TASK GOAL => The answer should hold nothing but the lines from the one with "One of the challenges" through the end of the listing below, each exactly as written.

DATA LISTING =>
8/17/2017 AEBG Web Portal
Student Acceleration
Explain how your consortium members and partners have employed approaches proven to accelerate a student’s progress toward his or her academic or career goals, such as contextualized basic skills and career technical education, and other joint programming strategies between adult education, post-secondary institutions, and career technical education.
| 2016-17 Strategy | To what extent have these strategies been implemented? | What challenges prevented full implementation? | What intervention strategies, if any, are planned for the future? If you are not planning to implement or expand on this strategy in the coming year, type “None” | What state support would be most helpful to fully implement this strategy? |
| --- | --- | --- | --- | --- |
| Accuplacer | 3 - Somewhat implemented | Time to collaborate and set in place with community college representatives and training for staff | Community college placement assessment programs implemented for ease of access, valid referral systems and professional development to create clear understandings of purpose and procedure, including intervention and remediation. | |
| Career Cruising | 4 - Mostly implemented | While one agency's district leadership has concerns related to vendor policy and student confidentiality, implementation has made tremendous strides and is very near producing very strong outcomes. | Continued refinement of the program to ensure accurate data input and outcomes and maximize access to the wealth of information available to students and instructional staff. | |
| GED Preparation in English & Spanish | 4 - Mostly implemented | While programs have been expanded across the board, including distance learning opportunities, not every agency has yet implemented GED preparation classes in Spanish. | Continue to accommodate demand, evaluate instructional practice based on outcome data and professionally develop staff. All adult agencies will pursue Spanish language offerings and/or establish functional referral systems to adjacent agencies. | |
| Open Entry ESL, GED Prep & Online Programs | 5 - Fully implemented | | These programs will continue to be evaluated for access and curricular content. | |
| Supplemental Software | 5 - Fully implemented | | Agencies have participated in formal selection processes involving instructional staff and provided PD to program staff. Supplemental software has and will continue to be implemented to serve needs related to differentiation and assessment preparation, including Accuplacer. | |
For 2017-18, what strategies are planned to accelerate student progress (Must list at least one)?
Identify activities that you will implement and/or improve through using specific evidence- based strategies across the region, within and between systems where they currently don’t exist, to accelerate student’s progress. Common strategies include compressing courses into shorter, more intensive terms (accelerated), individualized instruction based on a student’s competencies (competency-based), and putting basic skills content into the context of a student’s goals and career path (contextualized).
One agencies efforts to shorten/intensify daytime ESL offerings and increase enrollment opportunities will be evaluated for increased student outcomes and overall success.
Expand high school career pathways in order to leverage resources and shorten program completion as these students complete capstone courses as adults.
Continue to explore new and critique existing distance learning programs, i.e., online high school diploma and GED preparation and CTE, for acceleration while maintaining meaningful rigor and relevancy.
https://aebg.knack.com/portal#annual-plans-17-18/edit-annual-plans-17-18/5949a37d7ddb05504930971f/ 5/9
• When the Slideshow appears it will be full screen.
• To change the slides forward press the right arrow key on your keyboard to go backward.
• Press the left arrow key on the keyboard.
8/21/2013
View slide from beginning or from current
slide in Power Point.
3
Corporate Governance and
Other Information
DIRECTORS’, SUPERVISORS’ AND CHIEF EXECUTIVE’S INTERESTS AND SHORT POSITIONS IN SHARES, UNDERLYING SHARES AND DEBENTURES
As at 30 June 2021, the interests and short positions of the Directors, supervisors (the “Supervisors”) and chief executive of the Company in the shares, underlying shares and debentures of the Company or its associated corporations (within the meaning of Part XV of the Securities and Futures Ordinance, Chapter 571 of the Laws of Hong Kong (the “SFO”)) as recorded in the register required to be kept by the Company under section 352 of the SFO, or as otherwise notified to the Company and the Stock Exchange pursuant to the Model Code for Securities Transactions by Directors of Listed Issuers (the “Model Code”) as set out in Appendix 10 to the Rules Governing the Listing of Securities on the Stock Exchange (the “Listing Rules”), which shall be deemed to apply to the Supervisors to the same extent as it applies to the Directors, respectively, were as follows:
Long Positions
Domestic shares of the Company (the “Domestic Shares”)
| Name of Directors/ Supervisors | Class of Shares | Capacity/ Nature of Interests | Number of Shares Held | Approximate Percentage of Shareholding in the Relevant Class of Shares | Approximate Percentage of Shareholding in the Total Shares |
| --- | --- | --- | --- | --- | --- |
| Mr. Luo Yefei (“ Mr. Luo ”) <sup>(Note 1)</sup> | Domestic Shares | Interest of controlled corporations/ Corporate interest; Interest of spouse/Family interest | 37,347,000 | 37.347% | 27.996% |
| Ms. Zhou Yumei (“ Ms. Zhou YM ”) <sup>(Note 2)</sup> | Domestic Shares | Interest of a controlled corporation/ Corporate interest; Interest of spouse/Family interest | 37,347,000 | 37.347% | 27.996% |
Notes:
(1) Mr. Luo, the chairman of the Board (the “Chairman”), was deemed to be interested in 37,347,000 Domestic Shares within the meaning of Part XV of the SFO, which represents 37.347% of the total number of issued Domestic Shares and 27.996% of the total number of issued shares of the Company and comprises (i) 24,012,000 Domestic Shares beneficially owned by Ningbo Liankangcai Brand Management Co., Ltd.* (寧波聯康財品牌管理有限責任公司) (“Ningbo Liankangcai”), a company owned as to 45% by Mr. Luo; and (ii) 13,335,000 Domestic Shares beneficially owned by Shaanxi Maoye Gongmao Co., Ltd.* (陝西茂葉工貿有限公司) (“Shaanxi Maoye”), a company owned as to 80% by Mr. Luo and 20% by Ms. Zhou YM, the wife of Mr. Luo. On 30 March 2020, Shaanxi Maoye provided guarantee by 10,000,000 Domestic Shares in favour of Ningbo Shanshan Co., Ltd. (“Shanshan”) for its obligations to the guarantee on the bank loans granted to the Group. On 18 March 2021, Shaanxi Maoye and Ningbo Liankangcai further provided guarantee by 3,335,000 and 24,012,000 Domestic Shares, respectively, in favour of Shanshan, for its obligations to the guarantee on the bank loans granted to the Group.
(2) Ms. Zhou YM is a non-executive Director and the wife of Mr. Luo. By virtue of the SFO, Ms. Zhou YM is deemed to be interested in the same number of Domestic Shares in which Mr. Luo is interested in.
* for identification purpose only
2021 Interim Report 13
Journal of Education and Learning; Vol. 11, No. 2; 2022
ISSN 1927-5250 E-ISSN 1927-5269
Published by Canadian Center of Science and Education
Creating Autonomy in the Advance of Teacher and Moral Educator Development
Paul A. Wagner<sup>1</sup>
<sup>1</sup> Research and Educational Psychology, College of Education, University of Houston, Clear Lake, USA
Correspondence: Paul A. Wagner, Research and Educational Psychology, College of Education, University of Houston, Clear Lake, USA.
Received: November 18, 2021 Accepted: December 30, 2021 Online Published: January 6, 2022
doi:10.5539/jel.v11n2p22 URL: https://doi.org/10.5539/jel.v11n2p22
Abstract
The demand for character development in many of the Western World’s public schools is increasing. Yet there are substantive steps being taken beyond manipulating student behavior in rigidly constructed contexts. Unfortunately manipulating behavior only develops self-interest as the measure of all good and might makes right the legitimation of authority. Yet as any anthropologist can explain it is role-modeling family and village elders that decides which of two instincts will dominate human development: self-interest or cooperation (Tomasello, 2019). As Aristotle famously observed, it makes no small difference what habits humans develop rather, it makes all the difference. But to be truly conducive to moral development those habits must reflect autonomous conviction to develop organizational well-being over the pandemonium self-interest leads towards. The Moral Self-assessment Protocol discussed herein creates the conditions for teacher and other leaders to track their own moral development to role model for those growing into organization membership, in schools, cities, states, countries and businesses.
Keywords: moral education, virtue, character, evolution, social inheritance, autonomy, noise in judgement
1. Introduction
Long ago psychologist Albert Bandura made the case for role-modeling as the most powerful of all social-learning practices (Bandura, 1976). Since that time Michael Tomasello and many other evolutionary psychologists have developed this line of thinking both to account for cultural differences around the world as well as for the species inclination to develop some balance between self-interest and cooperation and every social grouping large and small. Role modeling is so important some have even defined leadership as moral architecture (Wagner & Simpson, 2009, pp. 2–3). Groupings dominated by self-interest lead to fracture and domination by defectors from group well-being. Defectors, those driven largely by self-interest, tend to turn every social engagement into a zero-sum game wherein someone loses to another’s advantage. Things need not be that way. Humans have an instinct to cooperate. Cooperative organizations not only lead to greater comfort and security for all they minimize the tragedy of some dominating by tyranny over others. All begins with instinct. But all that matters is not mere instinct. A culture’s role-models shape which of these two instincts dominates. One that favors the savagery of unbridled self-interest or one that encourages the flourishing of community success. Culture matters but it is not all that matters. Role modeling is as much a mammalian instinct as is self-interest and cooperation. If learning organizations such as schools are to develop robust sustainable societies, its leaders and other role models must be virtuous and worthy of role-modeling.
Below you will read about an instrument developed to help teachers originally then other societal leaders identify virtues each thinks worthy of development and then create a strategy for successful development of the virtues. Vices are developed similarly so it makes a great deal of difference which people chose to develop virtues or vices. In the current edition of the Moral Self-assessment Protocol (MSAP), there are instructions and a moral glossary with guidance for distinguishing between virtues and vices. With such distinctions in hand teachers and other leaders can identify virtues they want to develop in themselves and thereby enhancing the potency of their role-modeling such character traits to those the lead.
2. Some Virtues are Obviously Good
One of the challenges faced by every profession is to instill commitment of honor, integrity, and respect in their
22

RESPONSE AREA =>
One of the challenges faced by every profession is to instill commitment of honor, integrity, and respect in their
22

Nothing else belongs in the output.